What the District can learn from the Graham affair
By Kathleen Clark,
While the District does not have voting representation in Congress, it does have voting representation on certain regional authorities, including the Washington Metropolitan Area Transit Authority (WMATA), which runs the Metro system. Along with Virginia, Maryland and the federal government, the District sends two voting members to the Metro board.
A case now before the District’s new Board of Ethics and Government Accountability raises the question of the proper role for those D.C. members on the Metro board. Should they advocate the interests of the District before the board, or should they instead focus on broader regional interests, even if it means sacrificing the interests of the city?
A recent Metro internal investigation concluded that D.C. Council member Jim Graham (D-Ward 1), as the council’s representative on the Metro board, “pitted the interests of the Council of the District of Columbia against the interests of Metro, and thereby unnecessarily created a conflict of interest, or, at the least, the appearance of a conflict of interest.” Graham has vehemently denied any wrongdoing.
The accusation stems from a May 2008 meeting between Graham and representatives of W2I, which had tentatively been awarded the District’s lottery contract. One of the owners of W2I was Warren Williams Jr., who had multiple business ties to Metro and the D.C. government. Williams also held a partial ownership of the developer Banneker Ventures, which had submitted a bid to develop Metro-owned property on Florida Avenue. The lottery contract award was “tentative” in the sense that it had to come before the council, as all large contracts do.

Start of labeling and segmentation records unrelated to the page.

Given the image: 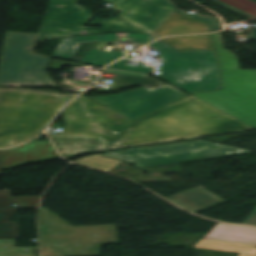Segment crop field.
I'll return each instance as SVG.
<instances>
[{"mask_svg": "<svg viewBox=\"0 0 256 256\" xmlns=\"http://www.w3.org/2000/svg\"><path fill=\"white\" fill-rule=\"evenodd\" d=\"M193 248L240 253L239 256H256V245L202 239Z\"/></svg>", "mask_w": 256, "mask_h": 256, "instance_id": "17", "label": "crop field"}, {"mask_svg": "<svg viewBox=\"0 0 256 256\" xmlns=\"http://www.w3.org/2000/svg\"><path fill=\"white\" fill-rule=\"evenodd\" d=\"M14 201L8 190L0 191V209L15 207L13 206Z\"/></svg>", "mask_w": 256, "mask_h": 256, "instance_id": "26", "label": "crop field"}, {"mask_svg": "<svg viewBox=\"0 0 256 256\" xmlns=\"http://www.w3.org/2000/svg\"><path fill=\"white\" fill-rule=\"evenodd\" d=\"M247 17H256V0H212Z\"/></svg>", "mask_w": 256, "mask_h": 256, "instance_id": "20", "label": "crop field"}, {"mask_svg": "<svg viewBox=\"0 0 256 256\" xmlns=\"http://www.w3.org/2000/svg\"><path fill=\"white\" fill-rule=\"evenodd\" d=\"M121 162H122L121 160H116V159H111V158H106V157L96 155V156L78 160L76 163H80L86 166H90L93 168H97V169L109 172L112 169H114L116 166H118Z\"/></svg>", "mask_w": 256, "mask_h": 256, "instance_id": "23", "label": "crop field"}, {"mask_svg": "<svg viewBox=\"0 0 256 256\" xmlns=\"http://www.w3.org/2000/svg\"><path fill=\"white\" fill-rule=\"evenodd\" d=\"M73 97L0 89V148L26 142L41 133Z\"/></svg>", "mask_w": 256, "mask_h": 256, "instance_id": "2", "label": "crop field"}, {"mask_svg": "<svg viewBox=\"0 0 256 256\" xmlns=\"http://www.w3.org/2000/svg\"><path fill=\"white\" fill-rule=\"evenodd\" d=\"M17 210L15 208L0 210V239H17V223H8L11 215Z\"/></svg>", "mask_w": 256, "mask_h": 256, "instance_id": "21", "label": "crop field"}, {"mask_svg": "<svg viewBox=\"0 0 256 256\" xmlns=\"http://www.w3.org/2000/svg\"><path fill=\"white\" fill-rule=\"evenodd\" d=\"M209 32L207 24L173 12L153 33L162 35Z\"/></svg>", "mask_w": 256, "mask_h": 256, "instance_id": "13", "label": "crop field"}, {"mask_svg": "<svg viewBox=\"0 0 256 256\" xmlns=\"http://www.w3.org/2000/svg\"><path fill=\"white\" fill-rule=\"evenodd\" d=\"M126 37L132 41V43H137L140 45H145L155 38L153 35L148 34H136V33H127Z\"/></svg>", "mask_w": 256, "mask_h": 256, "instance_id": "25", "label": "crop field"}, {"mask_svg": "<svg viewBox=\"0 0 256 256\" xmlns=\"http://www.w3.org/2000/svg\"><path fill=\"white\" fill-rule=\"evenodd\" d=\"M185 93L168 85L154 90L146 87L120 94L91 97L133 119L160 109L165 104L177 101Z\"/></svg>", "mask_w": 256, "mask_h": 256, "instance_id": "9", "label": "crop field"}, {"mask_svg": "<svg viewBox=\"0 0 256 256\" xmlns=\"http://www.w3.org/2000/svg\"><path fill=\"white\" fill-rule=\"evenodd\" d=\"M66 127L51 138L102 139V144L122 135L130 119L84 97L79 96L61 112Z\"/></svg>", "mask_w": 256, "mask_h": 256, "instance_id": "6", "label": "crop field"}, {"mask_svg": "<svg viewBox=\"0 0 256 256\" xmlns=\"http://www.w3.org/2000/svg\"><path fill=\"white\" fill-rule=\"evenodd\" d=\"M63 64L68 65L69 62L52 60L49 69H59Z\"/></svg>", "mask_w": 256, "mask_h": 256, "instance_id": "29", "label": "crop field"}, {"mask_svg": "<svg viewBox=\"0 0 256 256\" xmlns=\"http://www.w3.org/2000/svg\"><path fill=\"white\" fill-rule=\"evenodd\" d=\"M54 141L63 157L94 150V147L101 143V140L89 139H54Z\"/></svg>", "mask_w": 256, "mask_h": 256, "instance_id": "19", "label": "crop field"}, {"mask_svg": "<svg viewBox=\"0 0 256 256\" xmlns=\"http://www.w3.org/2000/svg\"><path fill=\"white\" fill-rule=\"evenodd\" d=\"M122 55L124 54L114 53V52H104V51L93 49L86 56L83 57L81 62L104 66L116 60Z\"/></svg>", "mask_w": 256, "mask_h": 256, "instance_id": "22", "label": "crop field"}, {"mask_svg": "<svg viewBox=\"0 0 256 256\" xmlns=\"http://www.w3.org/2000/svg\"><path fill=\"white\" fill-rule=\"evenodd\" d=\"M122 11L118 17L153 32L172 12L170 0H102Z\"/></svg>", "mask_w": 256, "mask_h": 256, "instance_id": "10", "label": "crop field"}, {"mask_svg": "<svg viewBox=\"0 0 256 256\" xmlns=\"http://www.w3.org/2000/svg\"><path fill=\"white\" fill-rule=\"evenodd\" d=\"M248 39H249V40L256 39V29L251 30Z\"/></svg>", "mask_w": 256, "mask_h": 256, "instance_id": "30", "label": "crop field"}, {"mask_svg": "<svg viewBox=\"0 0 256 256\" xmlns=\"http://www.w3.org/2000/svg\"><path fill=\"white\" fill-rule=\"evenodd\" d=\"M60 158L50 142L30 144L4 150L2 171L21 165Z\"/></svg>", "mask_w": 256, "mask_h": 256, "instance_id": "11", "label": "crop field"}, {"mask_svg": "<svg viewBox=\"0 0 256 256\" xmlns=\"http://www.w3.org/2000/svg\"><path fill=\"white\" fill-rule=\"evenodd\" d=\"M256 153L204 140L104 153L140 168Z\"/></svg>", "mask_w": 256, "mask_h": 256, "instance_id": "8", "label": "crop field"}, {"mask_svg": "<svg viewBox=\"0 0 256 256\" xmlns=\"http://www.w3.org/2000/svg\"><path fill=\"white\" fill-rule=\"evenodd\" d=\"M116 34L91 35L61 38L53 56L71 60L80 43L117 41Z\"/></svg>", "mask_w": 256, "mask_h": 256, "instance_id": "16", "label": "crop field"}, {"mask_svg": "<svg viewBox=\"0 0 256 256\" xmlns=\"http://www.w3.org/2000/svg\"><path fill=\"white\" fill-rule=\"evenodd\" d=\"M126 60H121L111 66H109L110 68H117V69H124V70H131V71H138V72H145V73H150L151 74V70L152 68H146V67H139V68H134V67H128V66H124Z\"/></svg>", "mask_w": 256, "mask_h": 256, "instance_id": "27", "label": "crop field"}, {"mask_svg": "<svg viewBox=\"0 0 256 256\" xmlns=\"http://www.w3.org/2000/svg\"><path fill=\"white\" fill-rule=\"evenodd\" d=\"M204 238L256 244V229L218 223Z\"/></svg>", "mask_w": 256, "mask_h": 256, "instance_id": "14", "label": "crop field"}, {"mask_svg": "<svg viewBox=\"0 0 256 256\" xmlns=\"http://www.w3.org/2000/svg\"><path fill=\"white\" fill-rule=\"evenodd\" d=\"M167 199L192 213L226 202L201 187Z\"/></svg>", "mask_w": 256, "mask_h": 256, "instance_id": "12", "label": "crop field"}, {"mask_svg": "<svg viewBox=\"0 0 256 256\" xmlns=\"http://www.w3.org/2000/svg\"><path fill=\"white\" fill-rule=\"evenodd\" d=\"M223 86L193 95L256 127V70H240L237 56L224 49L219 33L212 34Z\"/></svg>", "mask_w": 256, "mask_h": 256, "instance_id": "3", "label": "crop field"}, {"mask_svg": "<svg viewBox=\"0 0 256 256\" xmlns=\"http://www.w3.org/2000/svg\"><path fill=\"white\" fill-rule=\"evenodd\" d=\"M38 34L7 32L0 60V87H55L46 73L50 57L32 53Z\"/></svg>", "mask_w": 256, "mask_h": 256, "instance_id": "4", "label": "crop field"}, {"mask_svg": "<svg viewBox=\"0 0 256 256\" xmlns=\"http://www.w3.org/2000/svg\"><path fill=\"white\" fill-rule=\"evenodd\" d=\"M103 72L115 74L114 76L115 82L112 86V90L122 89V88L136 86V85H143L148 88L154 89V88L166 85L156 79L146 77L147 74L145 73L124 71V70H117V69H110V68L104 69Z\"/></svg>", "mask_w": 256, "mask_h": 256, "instance_id": "15", "label": "crop field"}, {"mask_svg": "<svg viewBox=\"0 0 256 256\" xmlns=\"http://www.w3.org/2000/svg\"><path fill=\"white\" fill-rule=\"evenodd\" d=\"M78 0H49L37 39L67 36L104 34L114 32L149 33L126 21L94 18L91 25L101 24V29L83 27L91 18L90 10L78 6Z\"/></svg>", "mask_w": 256, "mask_h": 256, "instance_id": "7", "label": "crop field"}, {"mask_svg": "<svg viewBox=\"0 0 256 256\" xmlns=\"http://www.w3.org/2000/svg\"><path fill=\"white\" fill-rule=\"evenodd\" d=\"M149 46L162 52L160 69L168 82L189 93L220 88L214 51L178 52L164 42Z\"/></svg>", "mask_w": 256, "mask_h": 256, "instance_id": "5", "label": "crop field"}, {"mask_svg": "<svg viewBox=\"0 0 256 256\" xmlns=\"http://www.w3.org/2000/svg\"><path fill=\"white\" fill-rule=\"evenodd\" d=\"M2 155H3V150H0V172H1V166H2Z\"/></svg>", "mask_w": 256, "mask_h": 256, "instance_id": "31", "label": "crop field"}, {"mask_svg": "<svg viewBox=\"0 0 256 256\" xmlns=\"http://www.w3.org/2000/svg\"><path fill=\"white\" fill-rule=\"evenodd\" d=\"M163 40L178 50L213 49L209 34L163 38Z\"/></svg>", "mask_w": 256, "mask_h": 256, "instance_id": "18", "label": "crop field"}, {"mask_svg": "<svg viewBox=\"0 0 256 256\" xmlns=\"http://www.w3.org/2000/svg\"><path fill=\"white\" fill-rule=\"evenodd\" d=\"M252 128L210 105L187 96L177 103L131 122L121 139L107 149L197 138ZM97 145L95 151L106 150Z\"/></svg>", "mask_w": 256, "mask_h": 256, "instance_id": "1", "label": "crop field"}, {"mask_svg": "<svg viewBox=\"0 0 256 256\" xmlns=\"http://www.w3.org/2000/svg\"><path fill=\"white\" fill-rule=\"evenodd\" d=\"M176 11L184 13V14H186L190 17H193L197 20L209 23L211 32H215V31H218V30L221 29V23H220L219 19H217L215 17H211V16L204 17V16H200V15H197V14L193 15V14L187 13V12L181 10V9H178V8H176Z\"/></svg>", "mask_w": 256, "mask_h": 256, "instance_id": "24", "label": "crop field"}, {"mask_svg": "<svg viewBox=\"0 0 256 256\" xmlns=\"http://www.w3.org/2000/svg\"><path fill=\"white\" fill-rule=\"evenodd\" d=\"M243 224L256 226V208L255 210L246 218Z\"/></svg>", "mask_w": 256, "mask_h": 256, "instance_id": "28", "label": "crop field"}]
</instances>
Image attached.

Thus, Williams was poised to benefit from two large public contracts: one with Metro and the other with the D.C. government.
In that meeting, several participants told Metro’s investigators, Graham suggested that he would support the D.C. lottery contract if Banneker withdrew its bid for the Metro development deal.
If these allegations are true, what is their legal significance?
This kind of horse-trading on unrelated matters would be highly irregular in a well-run public contracting system, where trained professionals must comply with procurement rules that are intended to ensure the government gets good value and all bidders get a fair shake.
But the District has taken a different approach to public contracting and allows legislators to have a say in major contracts. And horse-trading is what legislators do for a living.
According to Metro’s internal investigation, the horse-trading was improper because Graham “pitted the interests of the Council of the District of Columbia against the interests of Metro.” The theory is that Metro board members have an obligation to serve Metro as an institution rather than to advocate the interests of the jurisdiction that they represent.
But wasn’t Graham on the Metro board to advance the interests of the District?
If it occurred, this horse-trading may have been problematic, but not because it is a conflict of interest between the District and Metro. The Metro internal investigation suggested that Graham may have been motivated by personal animus against Williams; if Graham used his authority over Metro contracting to get back at Williams — a charge Graham disputes — then he was pursuing his own personal interest rather than either the District’s or Metro’s.
The D.C. Board of Ethics is tasked not just with investigating alleged wrongdoing but also with providing advice about current ethical standards and making recommendations about future ethics reforms. Whether or not the board decides to open a full investigation into Graham’s 2008 conduct, it could provide helpful guidance to District officials who serve on multijurisdictional boards such as Metro to clarify their proper role. The board may also want to address the ethical risks inherent in allowing a legislative body to play a role in a sensitive area such as contracting.
The District could benefit not just from a thorough airing of the facts regarding the controversial lottery contract but also from a hard look at its contracting process more generally.
The writer served as special counsel to the attorney general of the District of Columbia from June 2011 to March 2012 and is a law professor at Washington University in St. Louis.